- _Exercise directions_
Search the data for the string "text" and gather each line it is in.

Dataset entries
============
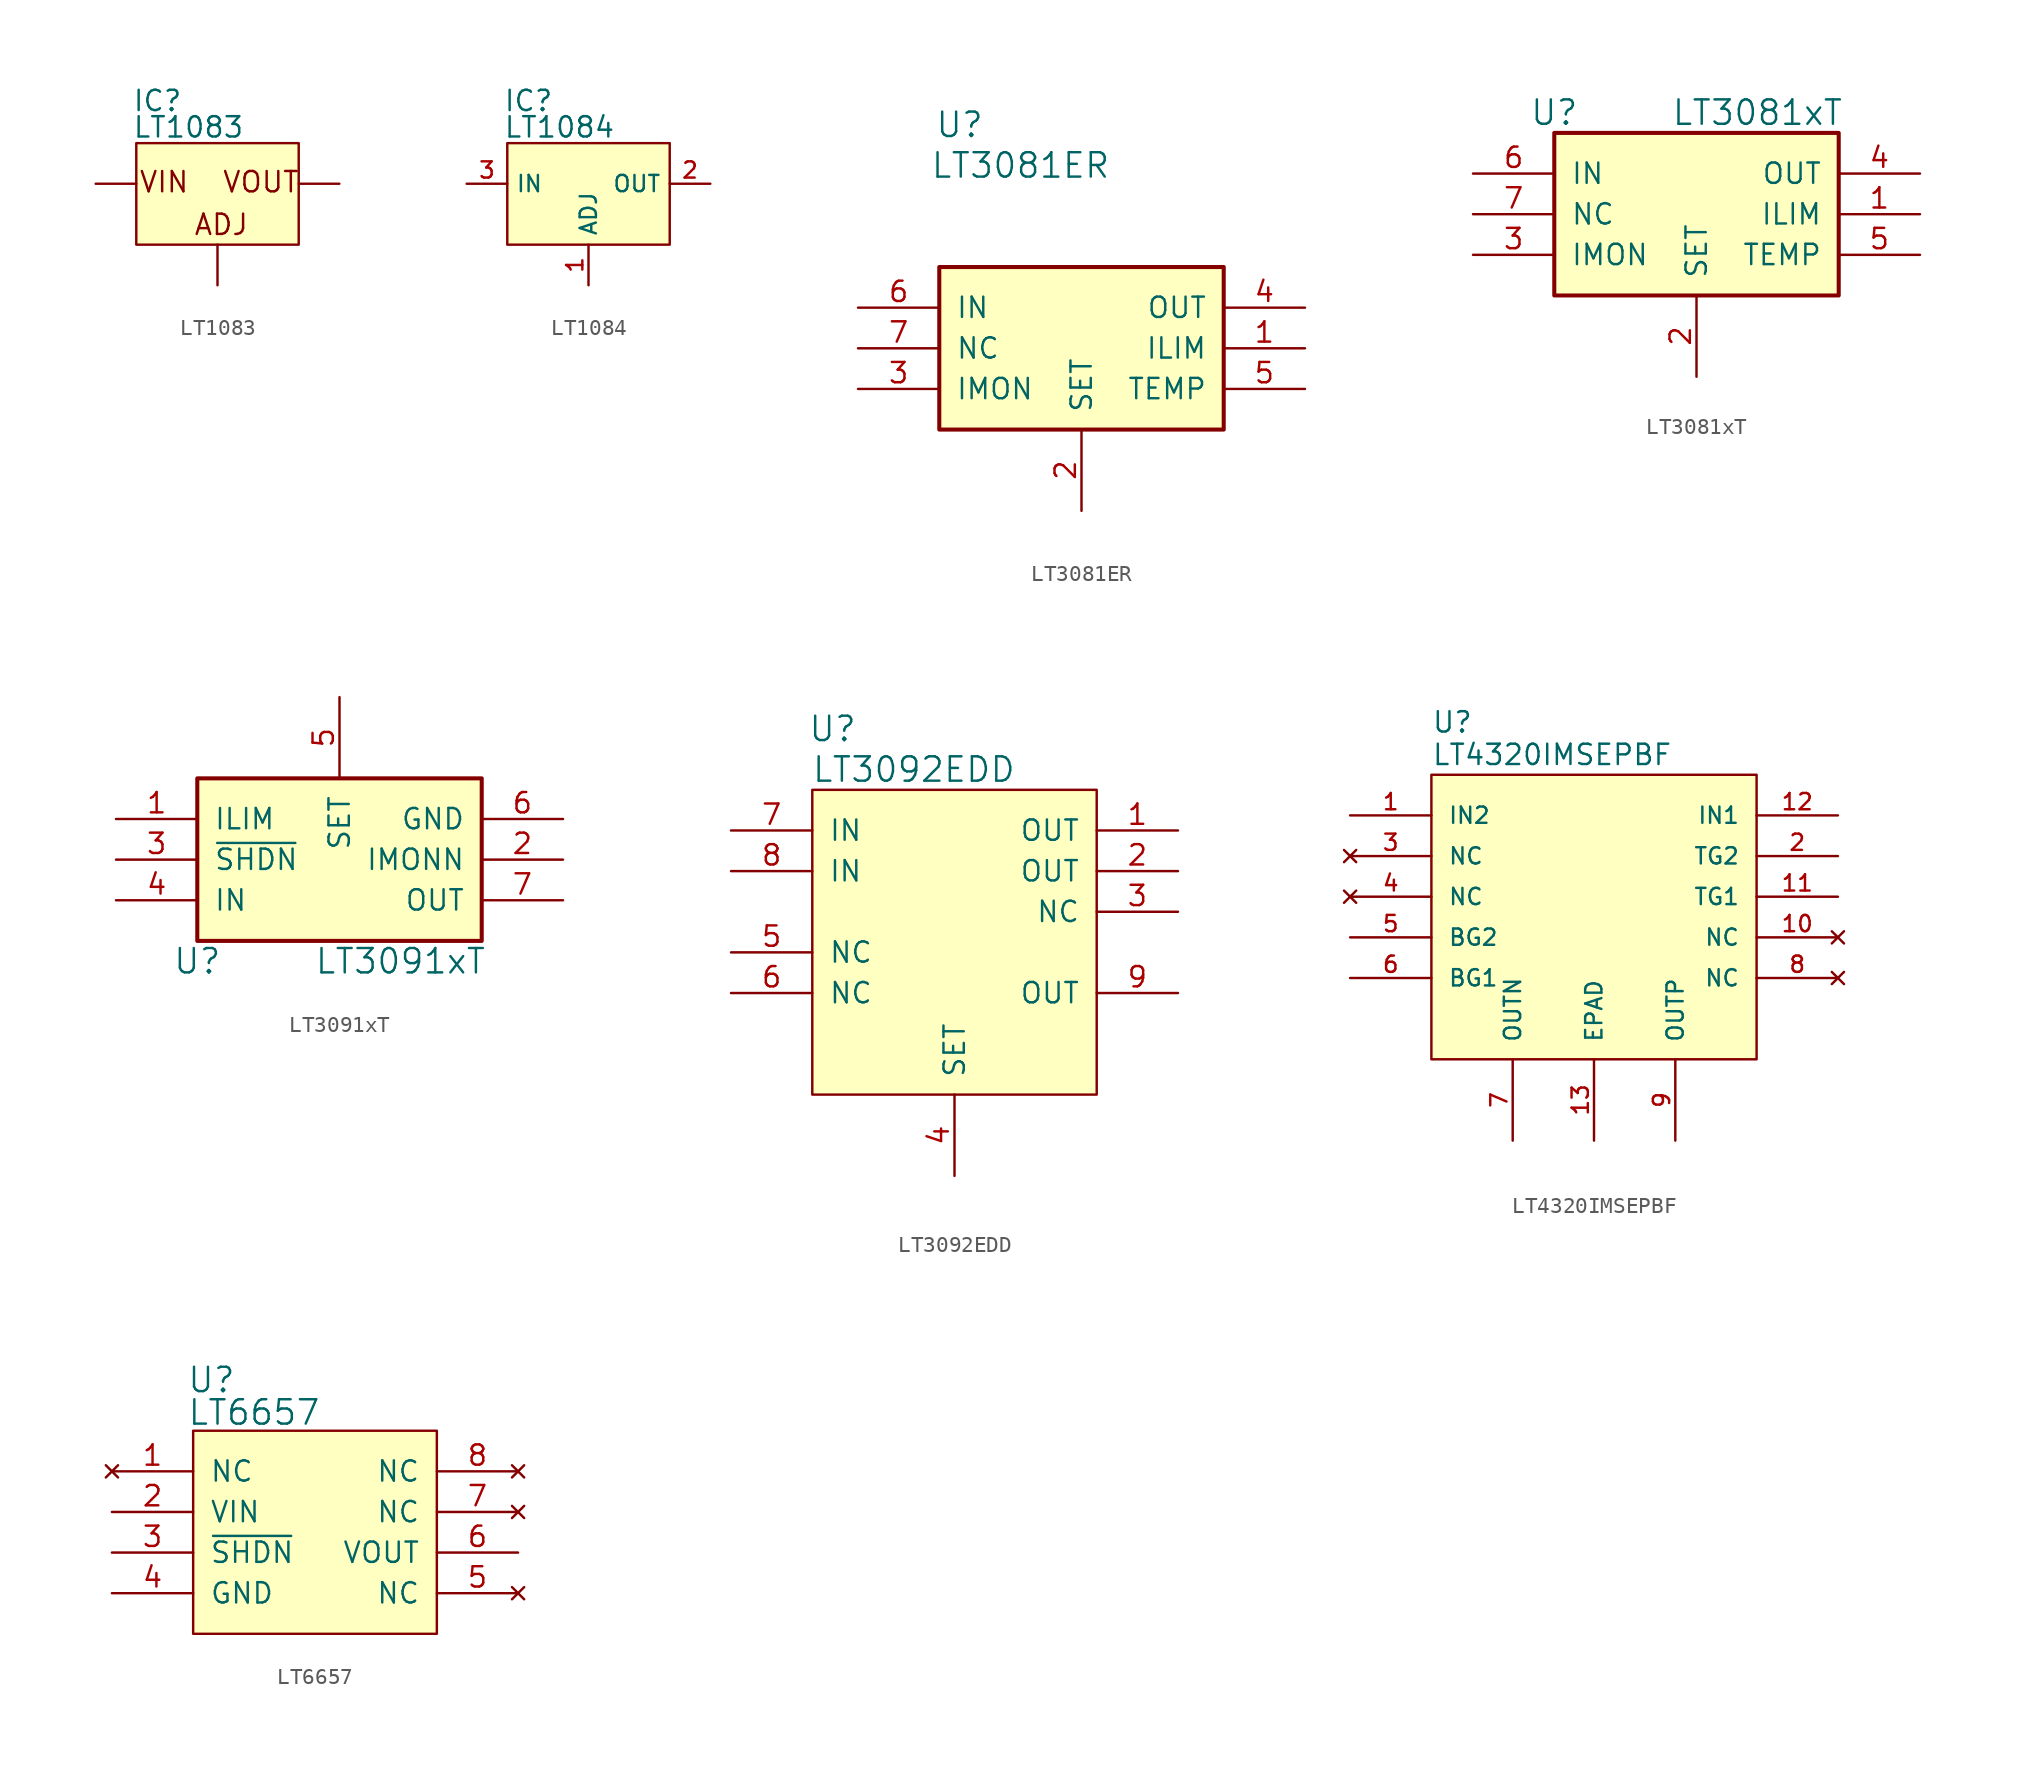
<source format=kicad_sym>
(kicad_symbol_lib
  (version 20211014)
  (generator kicad_symbol_editor)
  (symbol "LT1083"
    (pin_numbers hide)
    (pin_names
      (offset 1.016) hide)
    (property "Reference" "IC"
      (at -5.334 4.445 0)
      (effects (font (size 1.27 1.27)) (justify left bottom)))
    (property "Value" "LT1083"
      (at -5.334 2.794 0)
      (effects (font (size 1.27 1.27)) (justify left bottom)))
    (property "ki_locked" ""
      (at 0 0 0)
      (effects (font (size 1.27 1.27))))
    (symbol "LT1083_0_0"
      (rectangle (start -5.08 2.54) (end 5.08 -3.81) (stroke (width 0) (type default) (color 0 0 0 0)) (fill (type background)))
      (text "ADJ" (at -1.524 -3.302 0) (effects (font (size 1.27 1.27)) (justify left bottom)))
      (text "VIN" (at -4.953 -0.635 0) (effects (font (size 1.27 1.27)) (justify left bottom)))
      (text "VOUT" (at 0.254 -0.635 0) (effects (font (size 1.27 1.27)) (justify left bottom)))
      (pin input line (at 0 -6.35 90) (length 2.54) (name "ADJ" (effects (font (size 1.016 1.016)))) (number "1" (effects (font (size 1.016 1.016)))))
      (pin passive line (at 7.62 0 180) (length 2.54) (name "OUT" (effects (font (size 1.016 1.016)))) (number "2" (effects (font (size 1.016 1.016)))))
      (pin input line (at -7.62 0 0) (length 2.54) (name "IN" (effects (font (size 1.016 1.016)))) (number "3" (effects (font (size 1.016 1.016)))))))
  (symbol "LT1084"
    (property "Reference" "IC"
      (at -5.334 4.445 0)
      (effects (font (size 1.27 1.27)) (justify left bottom)))
    (property "Value" "LT1084"
      (at -5.334 2.794 0)
      (effects (font (size 1.27 1.27)) (justify left bottom)))
    (symbol "LT1084_0_0"
      (rectangle (start -5.08 2.54) (end 5.08 -3.81) (stroke (width 0) (type default) (color 0 0 0 0)) (fill (type background)))
      (pin input line (at 0 -6.35 90) (length 2.54) (name "ADJ" (effects (font (size 1.016 1.016)))) (number "1" (effects (font (size 1.016 1.016)))))
      (pin passive line (at 7.62 0 180) (length 2.54) (name "OUT" (effects (font (size 1.016 1.016)))) (number "2" (effects (font (size 1.016 1.016)))))
      (pin input line (at -7.62 0 0) (length 2.54) (name "IN" (effects (font (size 1.016 1.016)))) (number "3" (effects (font (size 1.016 1.016)))))))
  (symbol "LT3081ER"
    (pin_names
      (offset 1.016))
    (property "Reference" "U"
      (at -7.62 13.97 0)
      (effects (font (size 1.524 1.524))))
    (property "Value" "LT3081ER"
      (at -3.81 11.43 0)
      (effects (font (size 1.524 1.524))))
    (symbol "LT3081ER_0_1"
      (rectangle (start -8.89 5.08) (end 8.89 -5.08) (stroke (width 0.254) (type default) (color 0 0 0 0)) (fill (type background))))
    (symbol "LT3081ER_1_1"
      (pin input line (at 13.97 0 180) (length 5.08) (name "ILIM" (effects (font (size 1.27 1.27)))) (number "1" (effects (font (size 1.27 1.27)))))
      (pin input line (at 0 -10.16 90) (length 5.08) (name "SET" (effects (font (size 1.27 1.27)))) (number "2" (effects (font (size 1.27 1.27)))))
      (pin passive line (at -13.97 -2.54 0) (length 5.08) (name "IMON" (effects (font (size 1.27 1.27)))) (number "3" (effects (font (size 1.27 1.27)))))
      (pin output line (at 13.97 2.54 180) (length 5.08) (name "OUT" (effects (font (size 1.27 1.27)))) (number "4" (effects (font (size 1.27 1.27)))))
      (pin passive line (at 13.97 -2.54 180) (length 5.08) (name "TEMP" (effects (font (size 1.27 1.27)))) (number "5" (effects (font (size 1.27 1.27)))))
      (pin input line (at -13.97 2.54 0) (length 5.08) (name "IN" (effects (font (size 1.27 1.27)))) (number "6" (effects (font (size 1.27 1.27)))))
      (pin passive line (at -13.97 0 0) (length 5.08) (name "NC" (effects (font (size 1.27 1.27)))) (number "7" (effects (font (size 1.27 1.27)))))))
  (symbol "LT3081xT"
    (pin_names
      (offset 1.016))
    (property "Reference" "U"
      (at -8.89 6.35 0)
      (effects (font (size 1.524 1.524))))
    (property "Value" "LT3081xT"
      (at 3.81 6.35 0)
      (effects (font (size 1.524 1.524))))
    (symbol "LT3081xT_0_1"
      (rectangle (start -8.89 5.08) (end 8.89 -5.08) (stroke (width 0.254) (type default) (color 0 0 0 0)) (fill (type background))))
    (symbol "LT3081xT_1_1"
      (pin input line (at 13.97 0 180) (length 5.08) (name "ILIM" (effects (font (size 1.27 1.27)))) (number "1" (effects (font (size 1.27 1.27)))))
      (pin input line (at 0 -10.16 90) (length 5.08) (name "SET" (effects (font (size 1.27 1.27)))) (number "2" (effects (font (size 1.27 1.27)))))
      (pin passive line (at -13.97 -2.54 0) (length 5.08) (name "IMON" (effects (font (size 1.27 1.27)))) (number "3" (effects (font (size 1.27 1.27)))))
      (pin output line (at 13.97 2.54 180) (length 5.08) (name "OUT" (effects (font (size 1.27 1.27)))) (number "4" (effects (font (size 1.27 1.27)))))
      (pin passive line (at 13.97 -2.54 180) (length 5.08) (name "TEMP" (effects (font (size 1.27 1.27)))) (number "5" (effects (font (size 1.27 1.27)))))
      (pin input line (at -13.97 2.54 0) (length 5.08) (name "IN" (effects (font (size 1.27 1.27)))) (number "6" (effects (font (size 1.27 1.27)))))
      (pin passive line (at -13.97 0 0) (length 5.08) (name "NC" (effects (font (size 1.27 1.27)))) (number "7" (effects (font (size 1.27 1.27)))))))
  (symbol "LT3091xT"
    (pin_names
      (offset 1.016))
    (property "Reference" "U"
      (at -8.89 -6.35 0)
      (effects (font (size 1.524 1.524))))
    (property "Value" "LT3091xT"
      (at 3.81 -6.35 0)
      (effects (font (size 1.524 1.524))))
    (symbol "LT3091xT_0_1"
      (rectangle (start -8.89 -5.08) (end 8.89 5.08) (stroke (width 0.254) (type default) (color 0 0 0 0)) (fill (type background))))
    (symbol "LT3091xT_1_1"
      (pin input line (at -13.97 2.54 0) (length 5.08) (name "ILIM" (effects (font (size 1.27 1.27)))) (number "1" (effects (font (size 1.27 1.27)))))
      (pin passive line (at 13.97 0 180) (length 5.08) (name "IMONN" (effects (font (size 1.27 1.27)))) (number "2" (effects (font (size 1.27 1.27)))))
      (pin passive line (at -13.97 0 0) (length 5.08) (name "~{SHDN}" (effects (font (size 1.27 1.27)))) (number "3" (effects (font (size 1.27 1.27)))))
      (pin input line (at -13.97 -2.54 0) (length 5.08) (name "IN" (effects (font (size 1.27 1.27)))) (number "4" (effects (font (size 1.27 1.27)))))
      (pin input line (at 0 10.16 270) (length 5.08) (name "SET" (effects (font (size 1.27 1.27)))) (number "5" (effects (font (size 1.27 1.27)))))
      (pin passive line (at 13.97 2.54 180) (length 5.08) (name "GND" (effects (font (size 1.27 1.27)))) (number "6" (effects (font (size 1.27 1.27)))))
      (pin output line (at 13.97 -2.54 180) (length 5.08) (name "OUT" (effects (font (size 1.27 1.27)))) (number "7" (effects (font (size 1.27 1.27)))))))
  (symbol "LT3092EDD"
    (pin_names
      (offset 1.016))
    (property "Reference" "U"
      (at -7.62 13.97 0)
      (effects (font (size 1.524 1.524))))
    (property "Value" "LT3092EDD"
      (at -2.54 11.43 0)
      (effects (font (size 1.524 1.524))))
    (symbol "LT3092EDD_0_1"
      (rectangle (start 8.89 -8.89) (end -8.89 10.16) (stroke (width 0) (type default) (color 0 0 0 0)) (fill (type background))))
    (symbol "LT3092EDD_1_1"
      (pin passive line (at 13.97 7.62 180) (length 5.08) (name "OUT" (effects (font (size 1.27 1.27)))) (number "1" (effects (font (size 1.27 1.27)))))
      (pin passive line (at 13.97 5.08 180) (length 5.08) (name "OUT" (effects (font (size 1.27 1.27)))) (number "2" (effects (font (size 1.27 1.27)))))
      (pin passive line (at 13.97 2.54 180) (length 5.08) (name "NC" (effects (font (size 1.27 1.27)))) (number "3" (effects (font (size 1.27 1.27)))))
      (pin input line (at 0 -13.97 90) (length 5.08) (name "SET" (effects (font (size 1.27 1.27)))) (number "4" (effects (font (size 1.27 1.27)))))
      (pin passive line (at -13.97 0 0) (length 5.08) (name "NC" (effects (font (size 1.27 1.27)))) (number "5" (effects (font (size 1.27 1.27)))))
      (pin passive line (at -13.97 -2.54 0) (length 5.08) (name "NC" (effects (font (size 1.27 1.27)))) (number "6" (effects (font (size 1.27 1.27)))))
      (pin passive line (at -13.97 7.62 0) (length 5.08) (name "IN" (effects (font (size 1.27 1.27)))) (number "7" (effects (font (size 1.27 1.27)))))
      (pin passive line (at -13.97 5.08 0) (length 5.08) (name "IN" (effects (font (size 1.27 1.27)))) (number "8" (effects (font (size 1.27 1.27)))))
      (pin passive line (at 13.97 -2.54 180) (length 5.08) (name "OUT" (effects (font (size 1.27 1.27)))) (number "9" (effects (font (size 1.27 1.27)))))))
  (symbol "LT4320IMSEPBF"
    (pin_names
      (offset 1.016))
    (property "Reference" "U"
      (at -10.16 11.43 0)
      (effects (font (size 1.27 1.27)) (justify left bottom)))
    (property "Value" "LT4320IMSEPBF"
      (at -10.16 9.398 0)
      (effects (font (size 1.27 1.27)) (justify left bottom)))
    (property "ki_locked" ""
      (at 0 0 0)
      (effects (font (size 1.27 1.27))))
    (symbol "LT4320IMSEPBF_0_0"
      (pin input line (at -15.24 6.35 0) (length 5.08) (name "IN2" (effects (font (size 1.016 1.016)))) (number "1" (effects (font (size 1.016 1.016)))))
      (pin passive line (at 15.24 1.27 180) (length 5.08) (name "TG1" (effects (font (size 1.016 1.016)))) (number "11" (effects (font (size 1.016 1.016)))))
      (pin input line (at 15.24 6.35 180) (length 5.08) (name "IN1" (effects (font (size 1.016 1.016)))) (number "12" (effects (font (size 1.016 1.016)))))
      (pin no_connect line (at -15.24 3.81 0) (length 5.08) (name "NC" (effects (font (size 1.016 1.016)))) (number "3" (effects (font (size 1.016 1.016)))))
      (pin no_connect line (at -15.24 1.27 0) (length 5.08) (name "NC" (effects (font (size 1.016 1.016)))) (number "4" (effects (font (size 1.016 1.016)))))
      (pin passive line (at -15.24 -1.27 0) (length 5.08) (name "BG2" (effects (font (size 1.016 1.016)))) (number "5" (effects (font (size 1.016 1.016)))))
      (pin passive line (at -15.24 -3.81 0) (length 5.08) (name "BG1" (effects (font (size 1.016 1.016)))) (number "6" (effects (font (size 1.016 1.016)))))
      (pin no_connect line (at 15.24 -3.81 180) (length 5.08) (name "NC" (effects (font (size 1.016 1.016)))) (number "8" (effects (font (size 1.016 1.016)))))
      (pin output line (at 5.08 -13.97 90) (length 5.08) (name "OUTP" (effects (font (size 1.016 1.016)))) (number "9" (effects (font (size 1.016 1.016))))))
    (symbol "LT4320IMSEPBF_0_1"
      (rectangle (start -10.16 8.89) (end 10.16 -8.89) (stroke (width 0) (type default) (color 0 0 0 0)) (fill (type background))))
    (symbol "LT4320IMSEPBF_1_0"
      (pin no_connect line (at 15.24 -1.27 180) (length 5.08) (name "NC" (effects (font (size 1.016 1.016)))) (number "10" (effects (font (size 1.016 1.016)))))
      (pin passive line (at 0 -13.97 90) (length 5.08) (name "EPAD" (effects (font (size 1.016 1.016)))) (number "13" (effects (font (size 1.016 1.016)))))
      (pin passive line (at 15.24 3.81 180) (length 5.08) (name "TG2" (effects (font (size 1.016 1.016)))) (number "2" (effects (font (size 1.016 1.016)))))
      (pin output line (at -5.08 -13.97 90) (length 5.08) (name "OUTN" (effects (font (size 1.016 1.016)))) (number "7" (effects (font (size 1.016 1.016)))))))
  (symbol "LT6657"
    (pin_names
      (offset 1.016))
    (property "Reference" "U"
      (at -6.477 10.795 0)
      (effects (font (size 1.524 1.524))))
    (property "Value" "LT6657"
      (at -3.81 8.763 0)
      (effects (font (size 1.524 1.524))))
    (symbol "LT6657_0_1"
      (rectangle (start 7.62 -5.08) (end -7.62 7.62) (stroke (width 0) (type default) (color 0 0 0 0)) (fill (type background))))
    (symbol "LT6657_1_1"
      (pin no_connect line (at -12.7 5.08 0) (length 5.08) (name "NC" (effects (font (size 1.27 1.27)))) (number "1" (effects (font (size 1.27 1.27)))))
      (pin power_in line (at -12.7 2.54 0) (length 5.08) (name "VIN" (effects (font (size 1.27 1.27)))) (number "2" (effects (font (size 1.27 1.27)))))
      (pin input line (at -12.7 0 0) (length 5.08) (name "~{SHDN}" (effects (font (size 1.27 1.27)))) (number "3" (effects (font (size 1.27 1.27)))))
      (pin passive line (at -12.7 -2.54 0) (length 5.08) (name "GND" (effects (font (size 1.27 1.27)))) (number "4" (effects (font (size 1.27 1.27)))))
      (pin no_connect line (at 12.7 -2.54 180) (length 5.08) (name "NC" (effects (font (size 1.27 1.27)))) (number "5" (effects (font (size 1.27 1.27)))))
      (pin power_out line (at 12.7 0 180) (length 5.08) (name "VOUT" (effects (font (size 1.27 1.27)))) (number "6" (effects (font (size 1.27 1.27)))))
      (pin no_connect line (at 12.7 2.54 180) (length 5.08) (name "NC" (effects (font (size 1.27 1.27)))) (number "7" (effects (font (size 1.27 1.27)))))
      (pin no_connect line (at 12.7 5.08 180) (length 5.08) (name "NC" (effects (font (size 1.27 1.27)))) (number "8" (effects (font (size 1.27 1.27))))))))
</source>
============
- _Exercise answer_
      (text "ADJ" (at -1.524 -3.302 0) (effects (font (size 1.27 1.27)) (justify left bottom)))
      (text "VIN" (at -4.953 -0.635 0) (effects (font (size 1.27 1.27)) (justify left bottom)))
      (text "VOUT" (at 0.254 -0.635 0) (effects (font (size 1.27 1.27)) (justify left bottom)))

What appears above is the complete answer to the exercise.